Chemical and immunochemical characterization of caseins and the major whey proteins of rabbit milk

Abstract

Caseins were separated from whey proteins by acid precipitation of skimmed rabbit milk. Whole casein was resolved by sodium dodecyl sulfate polyacrylamide-gel electrophoresis into 3 major bands with apparent relative molecular masses (Mr of 31,000, 29,000 and 25,000. On agarose/urea-gel electrophoresis whole casein gave 3 bands with electrophoretic obilities .alpha., .beta. and .gamma.. The 3 components were purified by DEAE-cellulose chromatography under denaturing and reducing conditions.

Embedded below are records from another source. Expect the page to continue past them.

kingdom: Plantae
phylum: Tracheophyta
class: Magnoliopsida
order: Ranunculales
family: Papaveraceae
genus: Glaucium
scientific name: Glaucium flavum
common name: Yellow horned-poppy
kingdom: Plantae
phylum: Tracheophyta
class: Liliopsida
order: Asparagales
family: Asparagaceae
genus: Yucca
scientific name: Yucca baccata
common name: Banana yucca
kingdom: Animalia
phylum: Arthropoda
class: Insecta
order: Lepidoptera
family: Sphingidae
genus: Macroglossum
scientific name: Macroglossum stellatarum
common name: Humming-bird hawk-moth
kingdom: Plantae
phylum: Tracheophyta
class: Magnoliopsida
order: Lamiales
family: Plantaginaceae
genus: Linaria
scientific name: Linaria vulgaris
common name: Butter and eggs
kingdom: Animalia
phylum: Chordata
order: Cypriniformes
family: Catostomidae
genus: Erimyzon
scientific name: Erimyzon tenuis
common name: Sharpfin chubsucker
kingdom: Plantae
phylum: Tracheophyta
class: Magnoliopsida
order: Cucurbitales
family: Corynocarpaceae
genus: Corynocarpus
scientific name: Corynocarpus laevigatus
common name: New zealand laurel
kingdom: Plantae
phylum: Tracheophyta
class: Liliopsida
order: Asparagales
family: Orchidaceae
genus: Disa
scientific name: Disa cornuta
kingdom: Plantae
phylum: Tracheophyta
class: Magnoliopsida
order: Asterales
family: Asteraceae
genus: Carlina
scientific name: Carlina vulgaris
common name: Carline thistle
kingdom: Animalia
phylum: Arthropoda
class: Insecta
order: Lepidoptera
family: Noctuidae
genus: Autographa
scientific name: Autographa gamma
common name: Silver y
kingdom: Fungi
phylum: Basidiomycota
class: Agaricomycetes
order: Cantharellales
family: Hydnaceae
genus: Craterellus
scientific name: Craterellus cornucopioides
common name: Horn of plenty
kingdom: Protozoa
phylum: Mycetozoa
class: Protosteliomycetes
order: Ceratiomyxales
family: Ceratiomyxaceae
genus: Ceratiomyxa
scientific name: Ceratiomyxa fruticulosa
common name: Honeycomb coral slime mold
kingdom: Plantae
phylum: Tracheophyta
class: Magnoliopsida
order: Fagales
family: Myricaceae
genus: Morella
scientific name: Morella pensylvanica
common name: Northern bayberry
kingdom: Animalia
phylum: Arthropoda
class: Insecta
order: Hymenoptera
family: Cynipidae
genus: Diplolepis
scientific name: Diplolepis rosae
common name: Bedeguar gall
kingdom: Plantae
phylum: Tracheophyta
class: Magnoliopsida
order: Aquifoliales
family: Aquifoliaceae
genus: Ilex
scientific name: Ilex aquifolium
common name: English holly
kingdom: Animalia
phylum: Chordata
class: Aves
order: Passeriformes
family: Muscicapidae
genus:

Each had a different amino acid, hexose and P content, as well as non-identical peptide fragments after proteinase digestion. The 31,000 Da (dalton) protein, of .alpha.-electrophoretic mobility, had a high P content (4.38%, wt/wt); the 29,000 Da peptide, of .gamma.-mobility, had the highest hexose content (2.2%, wt/wt), contained 0.8 cysteine residue per 100 amino acid residues and was susceptible to chymosin digestion corresponding thus to .kappa.-casein; the 25,000 Da protein migrated to the .beta.-position. The rabbit casein complex is composed of at least 3 caseins, 2 of which (.alpha.- and .kappa.-caseins) are analogous to the caseins from ruminants. Although caseins are poor immunogens, specific antibodies were raised against total and purified polypeptides. The antiserum directed against whole casein recognized each polypeptide, each casein corresponding to a distinct precipitation line. The antisera directed against each casein polypeptide reacted exclusively with the coresponding casein and no antiserum cross-reaction occurred between the 3 polypeptides. From whey, several proteins were isolated, characterized and used as antigens to raise specific antibodies. An Fe-binding protein with an apparent Mr of 80,000 was immunologically and structurally identical with serum transferrin.